To-do item:
Keep every line of the data below that has the string "wire" and present those lines.

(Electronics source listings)

* * * * * * * * *

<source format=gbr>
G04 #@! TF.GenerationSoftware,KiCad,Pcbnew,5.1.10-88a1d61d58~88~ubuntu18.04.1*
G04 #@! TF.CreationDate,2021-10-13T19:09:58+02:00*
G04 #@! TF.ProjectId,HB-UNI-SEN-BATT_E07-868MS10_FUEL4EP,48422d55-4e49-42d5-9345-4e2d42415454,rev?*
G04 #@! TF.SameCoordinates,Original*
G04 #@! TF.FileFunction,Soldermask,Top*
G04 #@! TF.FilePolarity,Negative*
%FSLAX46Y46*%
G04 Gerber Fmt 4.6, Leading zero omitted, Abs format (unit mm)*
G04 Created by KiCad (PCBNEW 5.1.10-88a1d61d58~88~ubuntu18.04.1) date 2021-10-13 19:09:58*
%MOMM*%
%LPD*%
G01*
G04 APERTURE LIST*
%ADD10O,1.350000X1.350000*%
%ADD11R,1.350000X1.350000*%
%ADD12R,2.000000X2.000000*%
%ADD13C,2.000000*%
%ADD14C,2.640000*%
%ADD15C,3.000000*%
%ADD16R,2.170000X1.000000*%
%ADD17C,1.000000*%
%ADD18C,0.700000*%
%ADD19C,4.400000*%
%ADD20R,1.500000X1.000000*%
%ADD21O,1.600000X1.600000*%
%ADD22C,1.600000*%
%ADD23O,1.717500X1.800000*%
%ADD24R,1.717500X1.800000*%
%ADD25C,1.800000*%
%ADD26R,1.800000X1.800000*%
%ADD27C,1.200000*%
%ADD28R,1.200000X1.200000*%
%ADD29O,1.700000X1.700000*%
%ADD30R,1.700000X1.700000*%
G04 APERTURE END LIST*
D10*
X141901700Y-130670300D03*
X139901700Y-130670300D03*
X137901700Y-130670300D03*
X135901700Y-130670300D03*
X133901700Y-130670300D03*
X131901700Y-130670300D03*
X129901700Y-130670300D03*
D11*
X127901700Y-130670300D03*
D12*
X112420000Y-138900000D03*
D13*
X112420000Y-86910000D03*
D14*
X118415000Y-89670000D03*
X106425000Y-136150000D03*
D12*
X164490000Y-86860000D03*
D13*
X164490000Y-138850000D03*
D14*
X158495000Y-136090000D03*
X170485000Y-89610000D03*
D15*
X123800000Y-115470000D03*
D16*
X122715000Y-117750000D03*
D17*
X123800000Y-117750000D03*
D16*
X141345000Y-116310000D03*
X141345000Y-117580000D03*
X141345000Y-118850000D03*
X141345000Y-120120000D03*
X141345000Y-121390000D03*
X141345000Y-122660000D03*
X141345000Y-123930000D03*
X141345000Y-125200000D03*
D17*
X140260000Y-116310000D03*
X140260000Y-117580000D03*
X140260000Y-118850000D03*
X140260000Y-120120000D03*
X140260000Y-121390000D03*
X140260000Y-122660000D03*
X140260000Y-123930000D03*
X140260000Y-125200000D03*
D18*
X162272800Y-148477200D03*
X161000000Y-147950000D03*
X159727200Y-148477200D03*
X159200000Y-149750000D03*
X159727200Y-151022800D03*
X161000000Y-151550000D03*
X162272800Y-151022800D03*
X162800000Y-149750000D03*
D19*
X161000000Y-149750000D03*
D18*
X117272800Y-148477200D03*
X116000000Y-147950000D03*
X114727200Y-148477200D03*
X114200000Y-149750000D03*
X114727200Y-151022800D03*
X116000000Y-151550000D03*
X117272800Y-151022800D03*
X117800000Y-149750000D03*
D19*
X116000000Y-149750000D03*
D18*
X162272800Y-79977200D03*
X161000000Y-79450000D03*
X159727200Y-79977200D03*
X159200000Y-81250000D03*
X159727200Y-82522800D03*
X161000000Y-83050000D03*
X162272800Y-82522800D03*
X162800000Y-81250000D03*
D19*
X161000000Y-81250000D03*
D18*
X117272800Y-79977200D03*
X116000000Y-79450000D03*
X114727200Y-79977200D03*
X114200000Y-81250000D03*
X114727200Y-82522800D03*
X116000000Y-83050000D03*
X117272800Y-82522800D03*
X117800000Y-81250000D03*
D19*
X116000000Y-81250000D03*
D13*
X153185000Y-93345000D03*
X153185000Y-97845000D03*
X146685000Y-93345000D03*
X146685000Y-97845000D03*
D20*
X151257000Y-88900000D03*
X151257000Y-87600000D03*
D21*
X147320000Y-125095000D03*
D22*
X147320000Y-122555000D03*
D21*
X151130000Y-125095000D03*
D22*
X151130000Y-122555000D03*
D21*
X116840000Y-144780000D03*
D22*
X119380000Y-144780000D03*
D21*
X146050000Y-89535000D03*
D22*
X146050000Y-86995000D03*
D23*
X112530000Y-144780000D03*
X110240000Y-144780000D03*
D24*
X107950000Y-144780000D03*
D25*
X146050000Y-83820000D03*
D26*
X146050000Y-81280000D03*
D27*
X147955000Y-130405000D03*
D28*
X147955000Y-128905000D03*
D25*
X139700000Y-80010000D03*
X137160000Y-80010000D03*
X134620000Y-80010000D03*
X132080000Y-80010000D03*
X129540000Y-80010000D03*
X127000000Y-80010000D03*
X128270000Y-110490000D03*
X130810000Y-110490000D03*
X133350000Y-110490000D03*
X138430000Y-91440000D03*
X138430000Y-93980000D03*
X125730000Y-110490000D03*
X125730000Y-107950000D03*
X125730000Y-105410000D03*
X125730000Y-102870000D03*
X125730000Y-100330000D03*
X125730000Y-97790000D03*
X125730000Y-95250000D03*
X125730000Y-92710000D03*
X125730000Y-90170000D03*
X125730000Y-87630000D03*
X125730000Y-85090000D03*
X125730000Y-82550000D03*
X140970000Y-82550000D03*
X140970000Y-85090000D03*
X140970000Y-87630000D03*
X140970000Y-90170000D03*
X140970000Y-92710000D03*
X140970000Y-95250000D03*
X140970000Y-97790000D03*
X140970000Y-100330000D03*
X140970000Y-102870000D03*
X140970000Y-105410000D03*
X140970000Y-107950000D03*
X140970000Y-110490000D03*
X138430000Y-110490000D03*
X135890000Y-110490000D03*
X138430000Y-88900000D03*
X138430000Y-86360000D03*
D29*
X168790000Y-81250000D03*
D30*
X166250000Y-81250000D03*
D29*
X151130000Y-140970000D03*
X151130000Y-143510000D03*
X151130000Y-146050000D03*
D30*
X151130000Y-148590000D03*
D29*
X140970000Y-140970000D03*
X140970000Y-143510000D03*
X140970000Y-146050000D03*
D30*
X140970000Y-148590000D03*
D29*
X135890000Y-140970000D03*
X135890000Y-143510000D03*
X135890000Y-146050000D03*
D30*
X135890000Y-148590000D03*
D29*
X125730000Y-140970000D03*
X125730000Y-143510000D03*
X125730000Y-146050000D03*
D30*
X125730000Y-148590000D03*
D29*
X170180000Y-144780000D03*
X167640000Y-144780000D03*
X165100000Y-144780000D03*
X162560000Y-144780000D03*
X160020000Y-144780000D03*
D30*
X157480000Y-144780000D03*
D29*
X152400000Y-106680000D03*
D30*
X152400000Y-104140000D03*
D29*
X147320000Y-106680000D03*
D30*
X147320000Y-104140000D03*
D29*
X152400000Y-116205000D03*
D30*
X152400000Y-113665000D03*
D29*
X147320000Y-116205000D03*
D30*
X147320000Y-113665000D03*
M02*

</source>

* * * * * * * * *

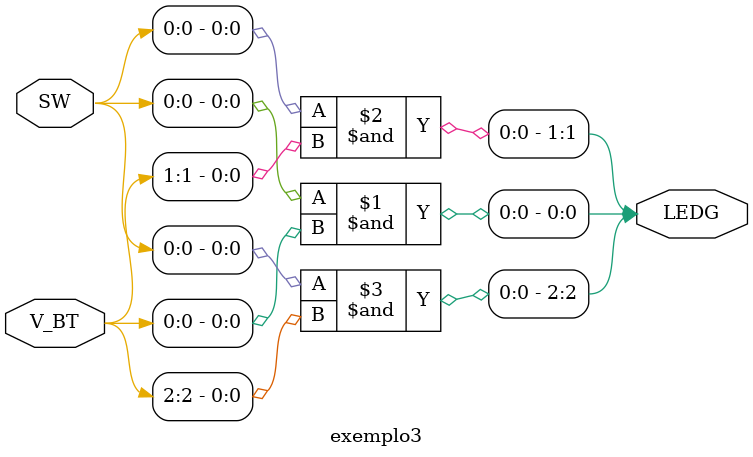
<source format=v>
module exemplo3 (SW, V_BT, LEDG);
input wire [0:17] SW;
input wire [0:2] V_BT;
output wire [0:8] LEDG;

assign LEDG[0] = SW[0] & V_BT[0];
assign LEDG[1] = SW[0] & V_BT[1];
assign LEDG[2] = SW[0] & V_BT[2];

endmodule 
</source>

* * * * * * * * *

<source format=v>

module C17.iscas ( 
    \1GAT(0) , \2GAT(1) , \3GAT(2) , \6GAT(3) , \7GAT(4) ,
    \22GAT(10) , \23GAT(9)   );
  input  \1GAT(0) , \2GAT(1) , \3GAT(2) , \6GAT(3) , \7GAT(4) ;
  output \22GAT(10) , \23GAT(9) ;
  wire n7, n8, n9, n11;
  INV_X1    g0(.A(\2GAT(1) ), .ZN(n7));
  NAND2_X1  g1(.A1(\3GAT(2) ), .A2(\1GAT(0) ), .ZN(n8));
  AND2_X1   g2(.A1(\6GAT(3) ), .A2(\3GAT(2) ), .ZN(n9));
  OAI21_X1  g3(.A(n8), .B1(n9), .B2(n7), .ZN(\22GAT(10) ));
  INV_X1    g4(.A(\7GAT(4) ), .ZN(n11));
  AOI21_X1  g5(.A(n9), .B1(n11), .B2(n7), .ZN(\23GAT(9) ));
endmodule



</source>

* * * * * * * * *

Solution for this task:
input wire [0:17] SW;
input wire [0:2] V_BT;
output wire [0:8] LEDG;
  wire n7, n8, n9, n11;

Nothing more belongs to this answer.